On January 26, 1931 McLane was appointed to the Track and Field and Cross Country Committee of the Niagara Association of the American Athletic Union. The goal of the committee was to encourage more competition among females in track and field events. McLane was officially appointed as the university's athletic director in August 1934. In May 1940 McLane was named as the dedicatee for the 1940 Kanakadea, Alfred University's annual yearbook.

In May 1941 McLane temporarily suspended the freshman ineligibility rule for football players after five of its seven backfield players were drafted into the Army under the Selected Service Act. McLane made the ruling when it became clear that the alternative was discontinuing the football program because of a lack of eligible players. In October 1941, he added a new press box and broadcasting booth to Merrill Field.

Beginning in January 1942 McLane expanded and supervised Alfred University's physical education requirements in order to prepare students for military and home-defense services. In addition to serving as the school's athletic director, McLane now served as chairman of the school's Defense Committee. The expanded physical education program required three hours of training a week for juniors and seniors who already completed their curriculum's physical education requirements, and one additional hour a week for freshman and sophomores already enrolled in required physical education classes. McLane also encouraged students to complement the expanded program with additional sports activities.

In August 1942 McLane announced the suspension of the intercollegiate football program for the duration of the war and the cancellation of the 1942 season. The reasons provided included difficulty finding a successor for Coach Alexander Yunevich who had joined the Navy, and reduced enrollment. McLane promoted an intramural football program to maintain interest. The football program did not resume until the Fall of 1946 when Coach Yunevich, who completed his naval service had returned as head coach.
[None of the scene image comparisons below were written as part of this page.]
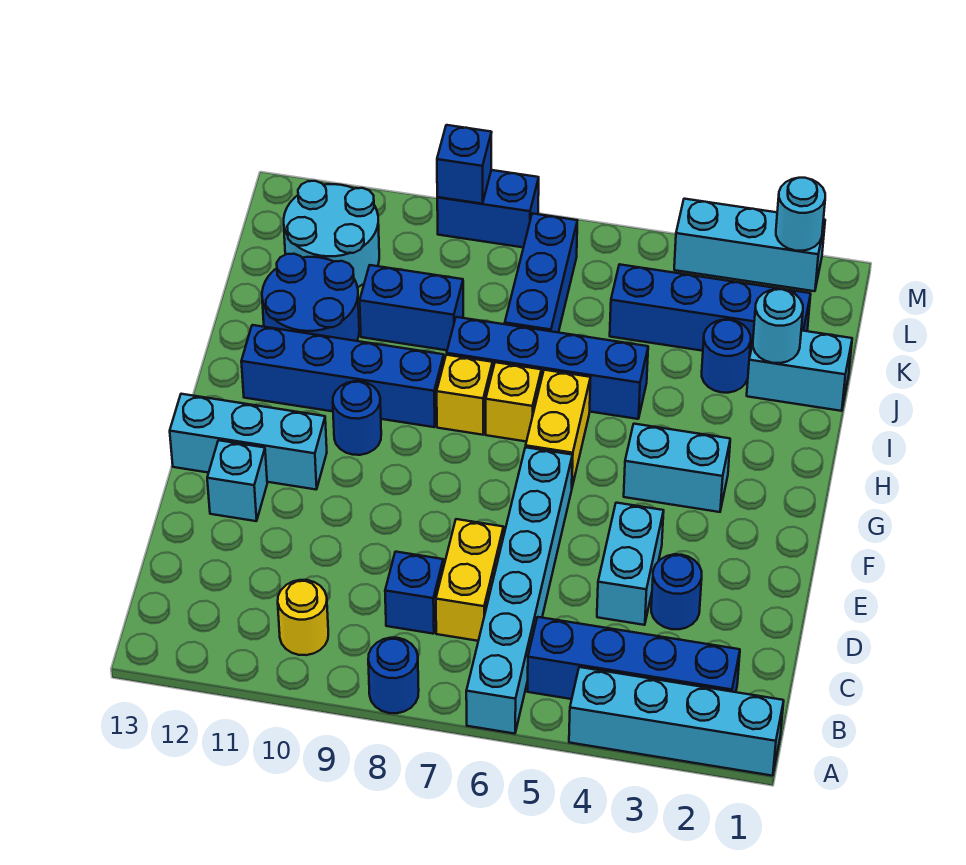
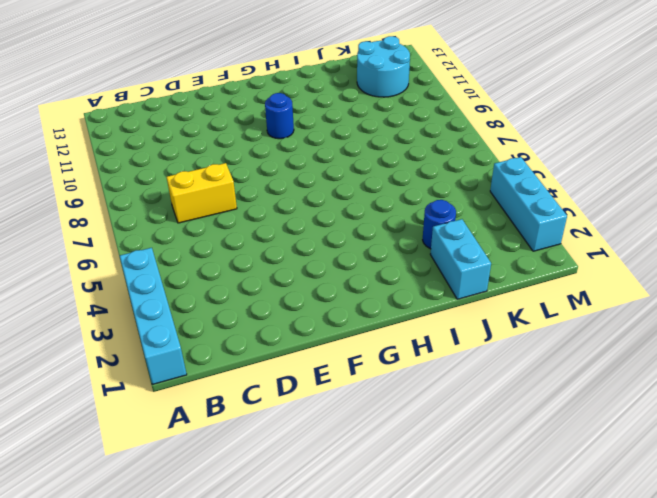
none -> cyan 1x6 brick [466,447,572,734]
none -> blue 1x1 round brick [368,638,419,713]
none -> blue 1x4 brick [527,617,740,699]
none -> yellow 1x1 round brick [278,580,328,655]

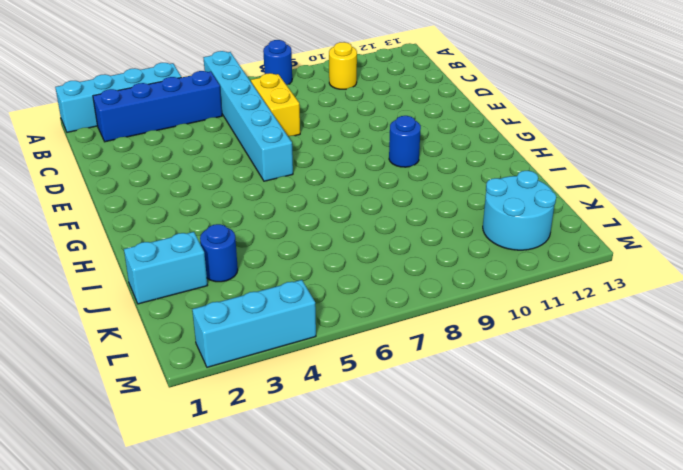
none -> blue 1x1 brick [385,552,443,634]
none -> blue 1x1 round brick [651,554,702,629]
none -> cyan 1x2 brick [597,503,664,625]
none -> cyan 1x1 brick [207,440,267,521]

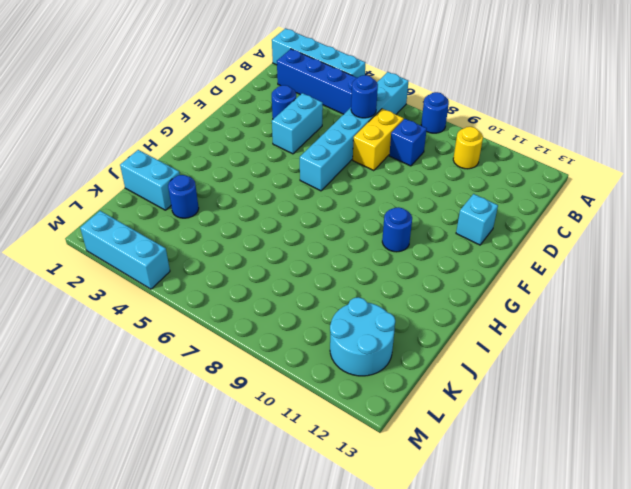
blue 1x1 round brick [351,75,378,118] -> none
none -> cyan 1x3 brick [170,394,327,489]
none -> cyan 1x2 brick [624,424,730,512]
none -> yellow 1x2 brick [526,370,591,487]
none -> yellow 1x1 brick [486,362,541,442]

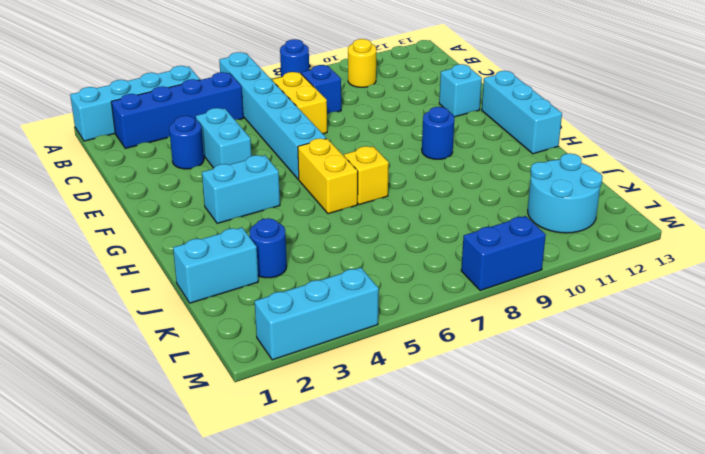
cyan 1x3 brick [482,71,562,154] -> cyan 1x3 brick turned to [170,394,327,489]
none -> yellow 1x1 brick [437,355,493,435]
none -> blue 1x4 brick [241,325,444,427]
none -> blue 1x4 brick [447,317,648,419]
none -> blue 2x2 round brick [262,254,359,341]

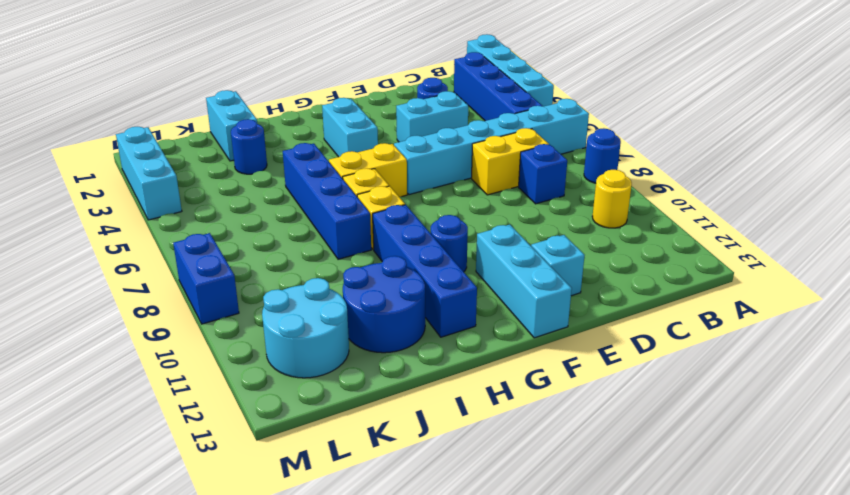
none -> blue 1x3 brick [505,213,577,333]
none -> blue 1x2 brick [360,265,463,350]
none -> blue 1x4 brick [610,264,811,358]
none -> cyan 1x1 round brick [753,289,803,363]

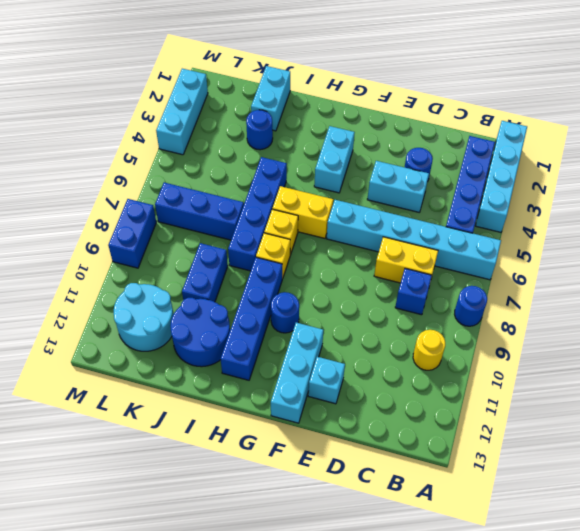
none -> blue 1x4 brick [610,264,811,358]
none -> cyan 1x1 round brick [753,289,803,363]
none -> cyan 1x1 round brick [776,178,825,251]
none -> blue 1x1 brick [437,125,492,204]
McLane began serving as a trustee on the Alfred town board in 1949. His contributions included planning a recreation program for teenagers in 1950 and working to include a $500 recreation appropriation in the 1950-51 town budget to support the program.

On July 11, 1962, McLane retired as the Alfred University head track and field coach after serving for 34 years. He continued his tenure as athletic director. Dr. Leland Miles, the president of Alfred University, announced on October 11, 1969 the decision to name the new physical education complex the James A. McLane Physical Education Center. Ground was broken for the center on the same day. McLane had been a patient in a hospital since August and was unable to attend the ceremony. His wife Elva broke ground. On February 12, 1970 it was announced that Paul Powers would become director of athletics on July 1, replacing McLane who had been director since 1933. McLane was on indefinite sick leave at the time of the announcement. McLane was awarded the James Lynah Memorial Award by the Eastern College Athletic Conference on February 24, 1970. Alex Yunevich accepted the award on behalf of McLane who was ill. McLane was among the six charter members named to Alfred University's sports hall of fame in July 1973.

==Personal life and death==
James McLane married Elva Starr in August 1931. Elva was a math instructor at Alfred University. They had two children. McLane died on May 21, 1970 after a long illness. The dedication ceremony for the James A. McLane Physical Education Center was held on September 9, 1971. Television sports commentator and former Dallas Cowboys quarterback Don Meredith was a speaker at the dedication.